Выбрать главу

— Разве вы не видите, как она устала? Оставьте ее, наконец, в покое!

Но Бернадетта вовсе не устала. Причина ее молчания — нарастающее чувство вины. Она ощущает свою вину перед родителями. Разве она их не предает, если любит даму больше, чем отца и мать? И что скажет мама о ее поведении?

Матушка Субиру и Мария бегут что есть духу всю дорогу от кашо до грота Массабьель. Но уже у лесопилки им встречается тетушка Пигюно. Она, как всегда, все знает. Бернадетта на мельнице Сави, она здорова и невредима. Подумать только, что за девчонка! После того как она в грязной дыре молилась какой-то прекрасной невидимой даме, она позволяет Антуану — а он, право, тоже красивый парень — унести себя на руках, даже не пикнув.

— Успокойся, дорогая кузина, — заканчивает Пигюно свое радостное сообщение. — Ты за нее не в ответе…

Луиза вконец растеряна. Из путаных речей Марии она поняла, что Бернадетта то ли умерла, то ли находится при смерти. А теперь она слышит о неподобающем поведении своей старшей дочери. В довершение всего она оставила на огне «мясо в горшочке», а ведь это их первый настоящий обед за долгое-долгое время. Ее бедный муж, вернувшись после тяжелой работы, должен будет не только пережить испуг за дочь, но и удовольствоваться куском хлеба.

— Ну погоди, я тебе покажу! — стонет она и ускоряет шаг.

Когда она видит множество людей возле мельницы, ее щеки покрываются краской стыда. А когда, войдя в комнату, видит Бернадетту, восседающую в кресле, как на троне, и все суетятся вокруг нее, как вокруг принцессы, и добиваются ее благосклонности, — Луиза уже не может сдержаться и, задыхаясь от негодования, кричит:

— Ты способна весь город поставить на ноги, идиотка!

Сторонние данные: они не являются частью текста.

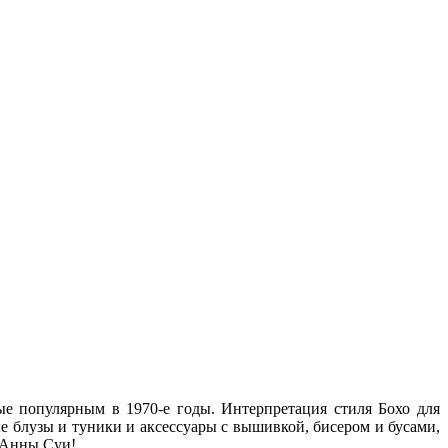
е популярным в 1970-е годы. Интерпретация стиля Бохо для
е блузы и туники и аксессуары с вышивкой, бисером и бусами,
у Анны Суи!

— Я никого не просила идти за нами, — оправдывается Бернадетта, и слова ее ни в чем не грешат против истины, но это как раз один из тех ее ответов, которые способны лишить самообладания как учительницу, так и мать.

— Ты делаешь нас посмешищем всего города! — истерически кричит Луиза и собирается дать дочери крепкую оплеуху, но матушка Николо перехватывает ее руку.

— За что, Христа ради, вы хотите побить ребенка? — восклицает она. — Взгляните на нее, это же истинный ангел Божий…

— Да уж, ангел, тот еще ангел, — шипит Субиру, не помня себя от злости.

— Вы бы видели ее чуть раньше, — вмешивается Антуан. — Она была такой, такой… — И поскольку его неповоротливый ум не находит подходящего сравнения для красоты отрешенности Бернадетты, он выпаливает нечто непонятное, от чего все внезапно замолкают: — … она была совсем как мертвая…

Эти слова пронзают в самое сердце Луизу Субиру, душу которой постоянно раздирают противоположные чувства. Ведь она прибежала сюда не для того, чтобы наказывать свою дочь, а от страха за ее жизнь. Этот страх одолевает ее вновь. Она мешком оседает на скамью и плачет:

— Боже милостивый, оставь мне мое дитя…

Бернадетта встает, спокойно подходит к матери и касается ее плеча.

— Идем, мама… Может, мы еще успеем домой до возвращения отца…

Но теперь Луизе Субиру даже ее супруг и ее замечательный обед безразличны.

— Не тронусь с места, — говорит она плаксиво-упрямым тоном, — пока Бернадетта не пообещает мне при всех никогда больше не ходить к Массабьелю… Слышишь, никогда!

— Обещай матери, — уговаривает ее матушка Николо. — Такие волнения очень вредны, ты из-за них обязательно заболеешь…

Бернадетта судорожно сплетает все еще ледяные пальцы.

— Обещаю тебе, мама, — говорит она. — Никогда больше не ходить к Массабьелю… — Но отчаянная хитрость любящей подсказывает ей оговорить свое обещание одним условием: — … если только ты мне сама не разрешишь…

Вскоре Антуан и его мать остаются одни. Антуан раскуривает свою воскресную сигару.

— Что ты думаешь об этом, мама? — спрашивает он.

— Состояние малышки мне очень не нравится, — вздыхает матушка Николо. — Такие вещи не предвещают ничего доброго… Подумать только, родители такие простые и здоровые люди…

Антуан встает и нервно ходит по комнате, без всякой надобности подбрасывает в огонь новое полено.

— Матушка, я никогда в жизни не видал ничего красивее, — тихо говорит он, — чем лицо этой стоящей на коленях девчушки. Никогда не видел и, верно, уже не увижу… — Он почти пугается, вспомнив, что нес Бернадетту на руках. — К такому созданию и прикоснуться страшно.